» **TEXTE D'ÉTUDE**

« La pensée est le seul moyen de domestiquer la volonté de puissance » : philippe lemone LASER / L’ECHANGEUR

       
       

par Catherine Maussion

       
       

       

Philippe Lemoine à la CNIL. DR

       
       
       

Philippe
Lemoine, 58 ans, a débuté comme gauchiste, a poursuivi comme chercheur,
puis comme chef d’entreprise. Il est PDG de Laser, une société de
services, après avoir été coprésident des Galeries Lafayette, dont il a
épousé l’héritière.

Agitateur d’idées, il est président du Forum d’action modernités, président de la Fing
(Fondation Internet nouvelle génération) et membre de la Cnil
(Commission nationale de l’informatique et des libertés), dont il a
suivi de près les premiers pas. Il est convaincu qu’Internet est source
d’utopie et de nouvelle modernité, à condition que son usage
s’harmonise avec les exigences humaines.

Philippe Lemoine vient de publier la Nouvelle Origine
(éditions Nouveaux Débats publics), qui ouvre un débat vivifiant pour
un autre futur, dont la France pourrait être l’initiatrice.

Quel est le point de départ du débat d’idées que vous lancez avec la Nouvelle Origine ?

Je situe le point de départ à l’année 2002. Ma réflexion a une double raison. D’abord, il y eut l’Echangeur [centre européen de réflexion et de formation à Internet, ndlr],
un lieu de débat où nous travaillions sur l’idée de ­modernité. Nous
avons monté l’Echangeur au moment de l’enthousiasme autour de la bulle
Internet. Je me souvenais aussi d’avoir été à une époque l’assistant
d’Edgar Morin. Il disait : « Quand il y a de
l’enthousiasme quelque part, c’est un bon marqueur ­sociologique, c’est
un bon début pour entamer une réflexion. »
L’envie de comprendre un monde différent était là, mais pas les mots.

Et puis, il y a eu l’élection présidentielle, le choc
de Le Pen au second tour, et un sentiment encore plus fort de désarroi.
Il fallait absolument une réflexion sur ce que pourrait être un langage
ouvert sur une notion qui ne soit pas celle de progrès, mais qui
explique autrement la marche de l’Histoire. Nous n’avons pas de raison
d’être dans le no future. Nous n’avons pas raison
non plus d’en rester à la pensée développée en Allemagne, à partir de
l’idée de seconde modernité et de société du risque : cette idée que le
progrès des technologies peut créer des catastrophes. Ce travail de
réflexion, d’interpellation, aurait dû intéresser les mouvements
politiques. Ce ne fut pas le cas. D’où l’idée d’un livre qui reprenne
ces questions. Pour que tous les problèmes soient mis sur la table.

Vous proposez une démarche pour « lever les couvercles », pour « libérer l’utopie ».

J’ai voulu écrire quelque chose d’un peu grand public. Je suis allé
chercher des faits, des données. Je fais appel aussi à un registre
d’émotions. Mon propos est découpé comme un message qui s’adresse à des
publics déterminés : les jeunes, les artistes, les entrepreneurs, les
militants, les politiques… Non pas que le public se résume à ces
milieux. Mais, si la société peut bouger, c’est grâce à des alliances
entre eux. Les questions abordées ne sont pas spécialement françaises.

» **DONNÉES FOURNIES**

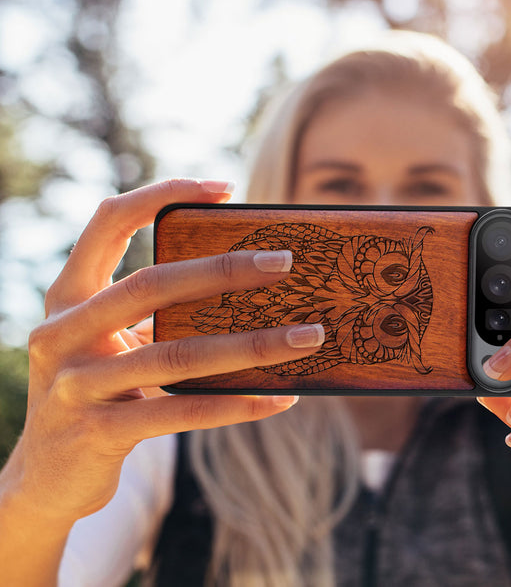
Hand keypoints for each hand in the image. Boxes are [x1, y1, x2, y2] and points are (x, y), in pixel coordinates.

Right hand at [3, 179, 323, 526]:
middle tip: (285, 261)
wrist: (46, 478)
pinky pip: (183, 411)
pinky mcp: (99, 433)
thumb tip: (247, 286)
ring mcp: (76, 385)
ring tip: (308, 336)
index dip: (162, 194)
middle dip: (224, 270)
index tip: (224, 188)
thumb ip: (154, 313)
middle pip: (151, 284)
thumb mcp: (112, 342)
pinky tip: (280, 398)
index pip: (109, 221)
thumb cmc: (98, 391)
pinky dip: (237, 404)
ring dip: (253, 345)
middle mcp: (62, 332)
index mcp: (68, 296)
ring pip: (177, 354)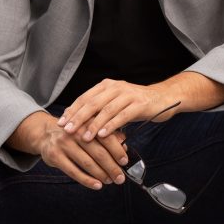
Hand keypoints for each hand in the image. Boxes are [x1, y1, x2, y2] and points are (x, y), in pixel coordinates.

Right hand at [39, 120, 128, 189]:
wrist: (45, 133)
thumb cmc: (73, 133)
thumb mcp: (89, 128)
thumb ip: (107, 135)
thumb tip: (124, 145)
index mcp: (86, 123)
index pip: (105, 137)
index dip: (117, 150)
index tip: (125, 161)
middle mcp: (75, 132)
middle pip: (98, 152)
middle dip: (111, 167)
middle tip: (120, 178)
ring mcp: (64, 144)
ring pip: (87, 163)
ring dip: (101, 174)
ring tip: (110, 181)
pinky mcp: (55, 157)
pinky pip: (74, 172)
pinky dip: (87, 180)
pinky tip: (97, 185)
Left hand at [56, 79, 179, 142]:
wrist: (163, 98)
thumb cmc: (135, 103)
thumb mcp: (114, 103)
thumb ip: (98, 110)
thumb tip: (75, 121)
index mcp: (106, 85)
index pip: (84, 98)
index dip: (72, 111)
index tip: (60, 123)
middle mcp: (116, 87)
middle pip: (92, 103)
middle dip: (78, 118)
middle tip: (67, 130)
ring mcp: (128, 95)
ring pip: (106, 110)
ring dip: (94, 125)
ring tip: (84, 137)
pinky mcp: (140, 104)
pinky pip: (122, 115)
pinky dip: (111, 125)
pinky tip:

» **CONSIGNES**
[1] Résumez en deux phrases l'entretien avec Philippe Lemoine.
[2] Dans l'entretien avec Philippe Lemoine, de qui celui-ci dit-il avoir été l'assistant à une époque ?
Les items fournis ne servent pas pour ce travail.

» **RÉPONSES**
[1] Philippe Lemoine, PDG de Laser et membre de la Cnil, est convaincu qu'Internet est source d'utopie et de nouvelle modernité, à condition que son usage s'harmonise avec les exigences humaines. Il situe en 2002 le point de départ de son livre la Nouvelle Origine, nourri par l'expérience de l'Echangeur et par le choc de Le Pen au second tour de la présidentielle, et son propos s'adresse à des publics déterminés comme les jeunes, les artistes, les entrepreneurs, les militants et les politiques.

[2] D'Edgar Morin.